August 30, 2000 | By: Laura Skillman
PRINCETON, Ky.

A native grass may offer potential as a fuel source for both generating electricity and powering automobiles.

A nine-year study of switchgrass at the University of Kentucky's research and education center has looked at the agronomic and production possibilities of the crop. Researchers with Virginia Polytechnic Institute and State University are also involved in the project that is funded by the U. S. Department of Energy through the Oak Ridge National Laboratory in Tennessee.

Switchgrass is a long-lived perennial that can produce high yields on marginal soils with low inputs, said Monroe Rasnake, an Extension agronomist at UK's Research and Education Center in Princeton. Those traits make it a good potential for a biofuels crop.

The grass, in its seventh harvest year, has proven to be well adapted to the area with few disease and insect problems, Rasnake said.
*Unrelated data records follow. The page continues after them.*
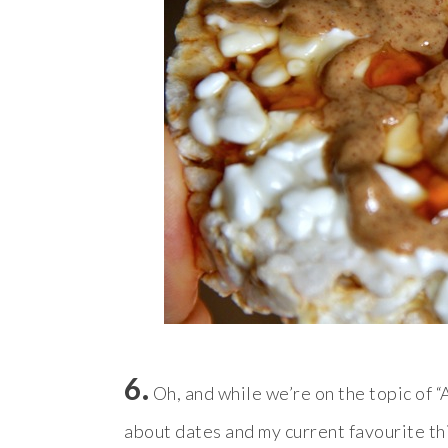
6.
Oh, and while we’re on the topic of “
about dates and my current favourite th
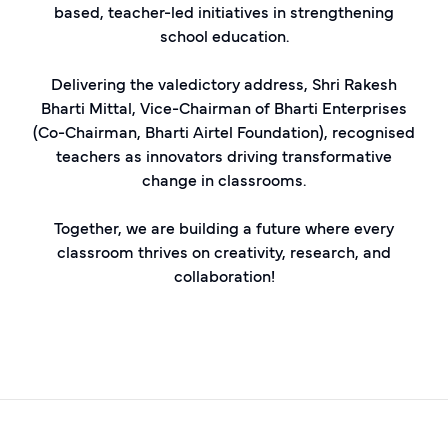
based, teacher-led initiatives in strengthening
school education.
Delivering the valedictory address, Shri Rakesh
Bharti Mittal, Vice-Chairman of Bharti Enterprises
(Co-Chairman, Bharti Airtel Foundation), recognised
teachers as innovators driving transformative
change in classrooms.
Together, we are building a future where every
classroom thrives on creativity, research, and
collaboration!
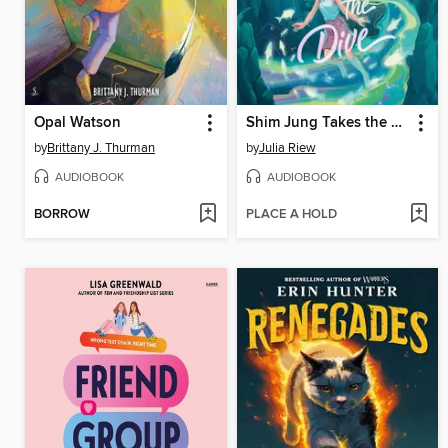
Opal Watson
Shim Jung Takes the Dive
by
Brittany J. Thurman
by
Julia Riew
AUDIOBOOK
AUDIOBOOK
BORROW
PLACE A HOLD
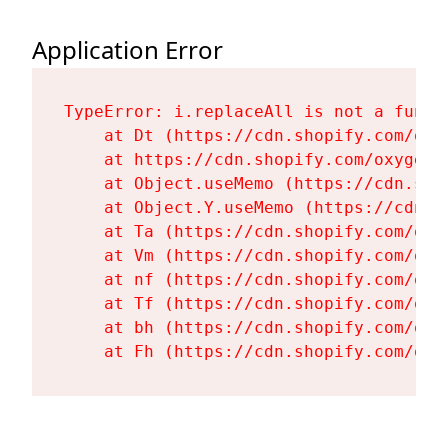
Application Error
TypeError: i.replaceAll is not a functi
    at Dt (https://cdn.shopify.com/oxy
    at https://cdn.shopify.com/oxygen-
    at Object.useMemo (https://cdn.sho
    at Object.Y.useMemo (https://cdn.s
    at Ta (https://cdn.shopify.com/oxy
    at Vm (https://cdn.shopify.com/oxy
    at nf (https://cdn.shopify.com/oxy
    at Tf (https://cdn.shopify.com/oxy
    at bh (https://cdn.shopify.com/oxy
    at Fh (https://cdn.shopify.com/oxy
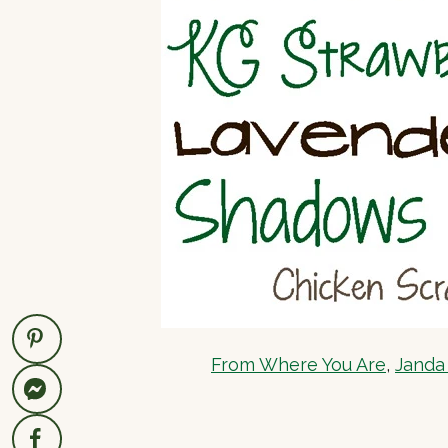
From Where You Are
,
Janda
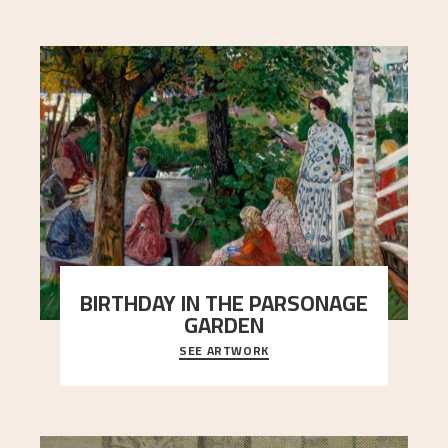
BIRTHDAY IN THE PARSONAGE
GARDEN
SEE ARTWORK
A warm evening light is filtered through the leaf
crown and creates a calm atmosphere between
t
..."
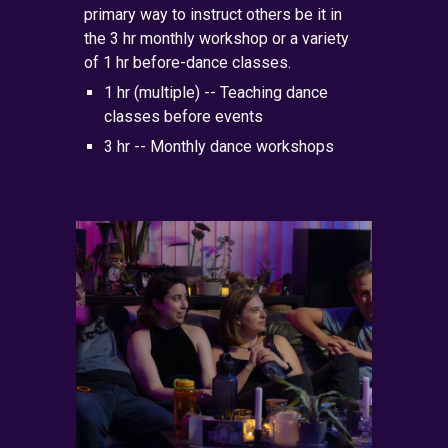
primary
way to instruct others be it in
the 3 hr monthly workshop or a variety
of 1 hr before-dance classes.
1 hr (multiple) --
Teaching
dance
classes before events
3 hr -- Monthly dance workshops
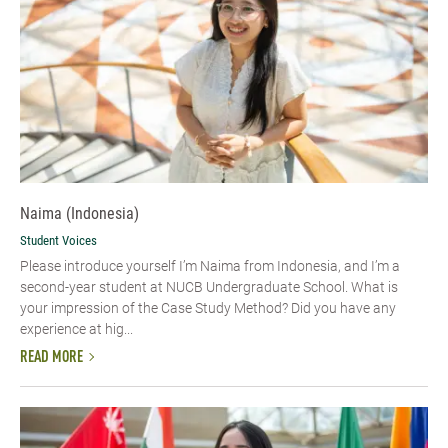
Naima (Indonesia)
Student Voices
Please introduce yourself I’m Naima from Indonesia, and I’m a
second-year student at NUCB Undergraduate School. What is
your impression of the Case Study Method? Did you have any
experience at hig...
READ MORE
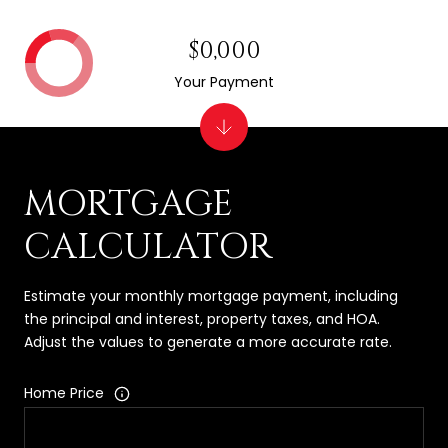
$0,000
Your Payment
MORTGAGE
CALCULATOR
Estimate your monthly mortgage payment, including
the principal and interest, property taxes, and HOA.
Adjust the values to generate a more accurate rate.
Home Price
It produces large yields with little need for fertilizer. The plots have yielded higher in nearly each consecutive year with an average of some 7 tons per acre compared to 3.5 tons for fescue which requires higher fertility inputs.

The research at UKREC has focused on production with processing of the grass into fuels being done elsewhere. The grass can be direct burned or mixed with other fuel sources such as coal. Mixing it with coal helps dilute the sulfur in coal.

For use as ethanol, the grass has advantages over other plants such as corn because it is a perennial and does not have to be replanted each year.

Rasnake noted switchgrass has other benefits as well such as providing cover for wildlife and preventing soil erosion.

Switchgrass grows in a thick cover that can reach heights of some 8 feet. Research has focused on cutting the crop twice a year versus only once in the fall.

Rasnake said the hold-up on switchgrass being used as a fuel source is not production or processing but economics and its cost compared to crude oil.

Should the economics prove viable, switchgrass would probably be a crop that would have to be grown within 50 to 100 miles of the processing facility because of its bulk. The grass is harvested in large round bales like hay.